## WORK REQUEST 1
In the book review, who vanished in Greenland while seeking proof for his ideas on continental drift?
## WORK REQUEST 2
Copy the stretch of the book review from "Once paid a" through "of intellectual inquiry." word for word.

## PASSAGE SHOWN
Mark Cocker

Finally, the Sherpas are heroes of their own story

Once paid a pittance as porters, they are now mountaineering superstars, breaking records not only for Everest summits but on all seven continents

Kami Rita Sherpa at the Mt Everest base camp last year, before reaching the summit for the 25th time. [Getty Images] 
issue 10 September 2022

John Keay has for many years been a key historian and prolific contributor to the romance attaching to the highest mountains on Earth. His latest book is described as a summation of that lifetime’s contribution, offering an overview of the Himālaya – the Sanskrit version (‘Abode of Snow’) that Keay bids us use – both as a physical place and as a realm of intellectual inquiry.

The book opens with a bang. Its first theme is the astonishing mountain-making forces that created the region. Specifically, Keay gives us the prolonged intellectual skirmishes among geologists as they tried to piece together the formative processes. The one who unpicked their genesis was the German scholar Alfred Wegener, who vanished without trace in Greenland while seeking proof for his ideas on continental drift. It would be more than half a century before an understanding of plate tectonics finally brought confirmation of his world-changing theory.

Essentially what Wegener summoned was a vision of India as a land mass, sailing at the speed fingernails grow through the Tethys Sea of the Cretaceous period. By the middle of the Eocene, roughly 40 million years ago, there was an unimaginable cataclysm as the subcontinent, docking with Eurasia, smashed and buckled the Earth’s crust from Afghanistan to Myanmar.

## EXERCISE DATA
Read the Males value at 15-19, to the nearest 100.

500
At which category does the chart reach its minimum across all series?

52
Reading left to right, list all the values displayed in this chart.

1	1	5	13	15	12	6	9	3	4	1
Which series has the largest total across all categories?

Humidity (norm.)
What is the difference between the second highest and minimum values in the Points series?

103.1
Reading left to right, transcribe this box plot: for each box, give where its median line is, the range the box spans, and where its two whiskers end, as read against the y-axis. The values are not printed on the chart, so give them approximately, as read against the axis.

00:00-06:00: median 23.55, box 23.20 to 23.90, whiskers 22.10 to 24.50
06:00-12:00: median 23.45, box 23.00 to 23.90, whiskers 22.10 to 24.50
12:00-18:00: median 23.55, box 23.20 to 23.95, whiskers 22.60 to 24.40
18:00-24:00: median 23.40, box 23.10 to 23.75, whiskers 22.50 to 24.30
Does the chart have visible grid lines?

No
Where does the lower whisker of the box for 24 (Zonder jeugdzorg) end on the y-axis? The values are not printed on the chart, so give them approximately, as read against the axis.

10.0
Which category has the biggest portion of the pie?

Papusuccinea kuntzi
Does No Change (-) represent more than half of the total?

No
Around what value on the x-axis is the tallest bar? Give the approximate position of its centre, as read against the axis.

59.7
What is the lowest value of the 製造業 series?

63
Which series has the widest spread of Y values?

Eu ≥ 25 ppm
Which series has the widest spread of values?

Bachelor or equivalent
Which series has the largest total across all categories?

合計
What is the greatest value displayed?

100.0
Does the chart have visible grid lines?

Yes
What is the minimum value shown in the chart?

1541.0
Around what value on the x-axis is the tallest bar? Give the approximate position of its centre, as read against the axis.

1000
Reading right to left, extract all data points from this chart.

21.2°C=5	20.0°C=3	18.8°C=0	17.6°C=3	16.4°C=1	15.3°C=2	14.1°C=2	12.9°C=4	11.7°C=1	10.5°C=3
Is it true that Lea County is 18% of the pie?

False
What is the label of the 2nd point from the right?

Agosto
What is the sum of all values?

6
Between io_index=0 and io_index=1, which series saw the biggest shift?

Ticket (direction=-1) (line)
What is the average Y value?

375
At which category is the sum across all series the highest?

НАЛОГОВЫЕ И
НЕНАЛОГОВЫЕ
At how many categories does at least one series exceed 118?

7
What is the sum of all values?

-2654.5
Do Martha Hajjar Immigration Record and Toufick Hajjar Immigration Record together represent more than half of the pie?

## ANSWER AREA 1
The German scholar Alfred Wegener.

## ANSWER AREA 2
Once paid a pittance as porters, they are now mountaineering superstars, breaking records not only for Everest summits but on all seven continents

Kami Rita Sherpa at the Mt Everest base camp last year, before reaching the summit for the 25th time. [Getty Images] 
issue 10 September 2022

John Keay has for many years been a key historian and prolific contributor to the romance attaching to the highest mountains on Earth. His latest book is described as a summation of that lifetime’s contribution, offering an overview of the Himālaya – the Sanskrit version (‘Abode of Snow’) that Keay bids us use – both as a physical place and as a realm of intellectual inquiry.